The Quasi-Biennial Oscillation was the subject of a workshop in the Canadian city of Victoria from 16 to 18 March. Tim Stockdale, who represented ECMWF at the meeting, explains what the QBO is all about.
The Quasi-Biennial Oscillation is one of the most remarkable phenomena in the Earth's atmosphere. High above the equator, in the stratosphere, strong zonal winds blow in a continuous circuit around the Earth. At a given altitude, the winds might start as westerlies, but over time they weaken and eventually reverse, becoming strong easterlies.
Looking at different heights, we see that the peak amplitude of the westerly winds migrates slowly downwards, with the zone of easterly winds coming behind it also migrating downwards. When the winds approach the base of the stratosphere, at around 80 hPa, they dissipate. New bands of zonal winds appear in the mid-stratosphere, at around 10 hPa, to replace the bands which migrate downwards. At any one time, there is one region of easterlies and one region of westerlies. The whole cycle progresses at a fairly (but not entirely) uniform rate, taking on average 26 months to return to the starting state.
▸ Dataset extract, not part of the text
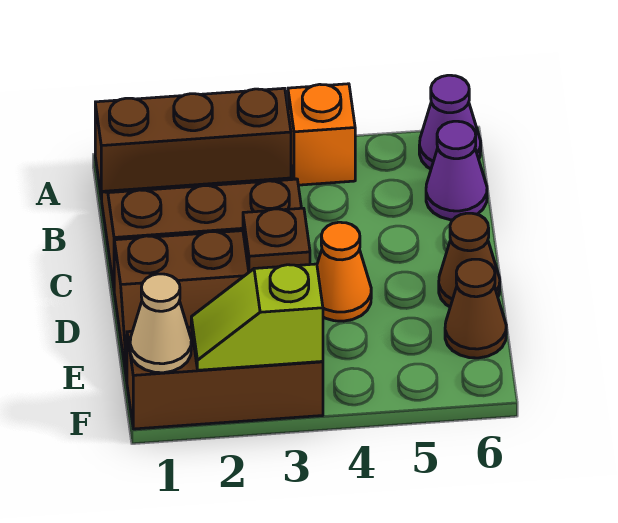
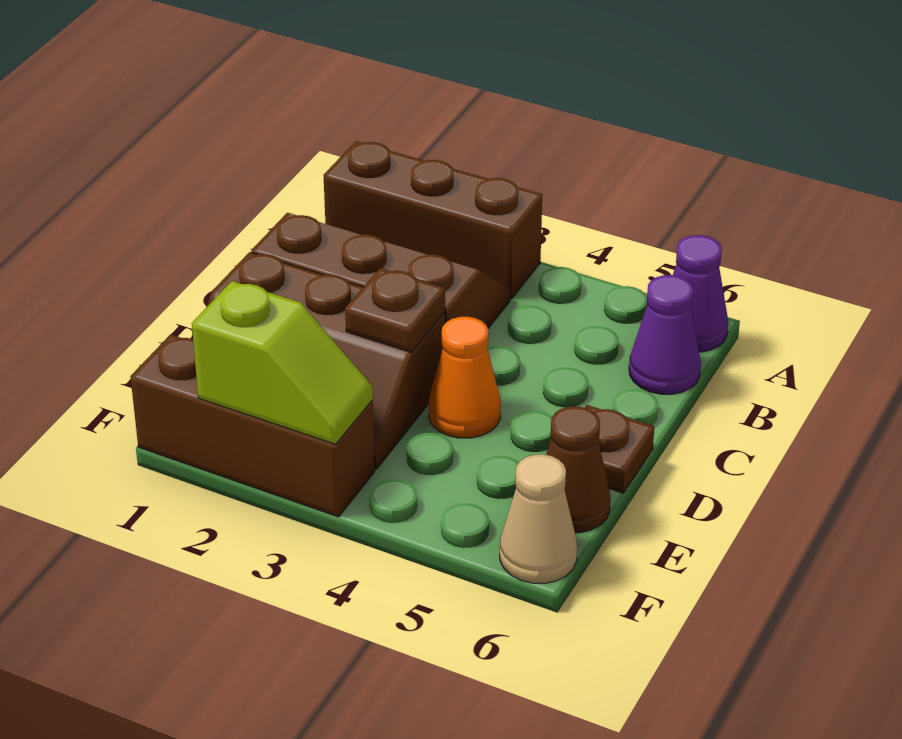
orange 1x1 brick [288,84,355,185] -> none
brown 1x1 cone [439,213,500,307] -> brown 1x1 plate [585,405,654,493]
tan 1x1 cone [130,274,191,373] -> tan 1x1 cone moved to [500,454,577,583]
lime 1x2 slope [191,264,323,370] -> lime 1x2 slope turned to [192,281,373,444]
When the QBO was first discovered in the late 1950s, it took scientists some time to figure out what was causing it, but by the early 1970s the basic physics was established. Waves propagate up from the troposphere into the stratosphere and, by a process known as critical layer absorption, some of these waves break and deposit momentum at just the right altitude to reinforce the zonal winds and cause them to migrate downwards. The waves involved are both large-scale equatorial waves, of the kind that ECMWF’s Integrated Forecasting System (IFS) can resolve, and small-scale gravity waves which must be parametrized. The waves carry both eastward and westward momentum, but the absorption process extracts the momentum at different levels, giving the alternative easterly and westerly winds.
Although the basic physics of the QBO is well known, the quantitative details and balances of the different processes are still rather unclear. Worse, many of the models used for numerical weather prediction (NWP) or climate modelling are unable to produce a QBO, or they produce a QBO which looks very different from observations. For example, only 4 of more than 30 models used for the last IPCC report have any sort of QBO.
At ECMWF, the IFS does have sufficient vertical resolution and physics to allow a reasonable simulation of the QBO, for example as seen in ECMWF’s ERA-20CM, a set of extended model runs covering the 20th century. Our seasonal forecasts also have skill in predicting the future evolution of the QBO signal. However, we would like to improve the accuracy and skill of the IFS, so we are working with other members of the international scientific community to better understand and model the processes driving the QBO.
A major outcome of the meeting was agreement to work together on a set of experiments and analyses to improve the QBO in models. ECMWF is playing a major role in helping to design the ‘initialized forecast’ experiments, where we have much experience, and other groups are contributing expertise on longer-term simulations and diagnostics.
Why is the QBO important? It is certainly relevant for seasonal prediction, where the state of stratospheric winds affects interactions between the tropics and the mid-latitudes, and may also affect the tropical troposphere directly and possibly how the solar cycle interacts with the atmosphere. For those groups working on climate, the QBO has a role in modulating transport out of the tropical stratosphere to higher altitudes, thus influencing the concentration of gases in the stratosphere, which in turn might lead to further climate feedbacks.
The poor representation of the QBO in climate change models means that no-one knows what will happen to the QBO in the decades ahead – will it remain largely unchanged, will its period lengthen, or will it change more radically? There is also increasing interest in stratospheric wind forecasts in their own right: Google has a programme, dubbed Project Loon, to provide global internet coverage using actively controlled stratospheric balloons. This both requires and contributes to data on stratospheric winds, with forecasts being needed on various timescales to control the system.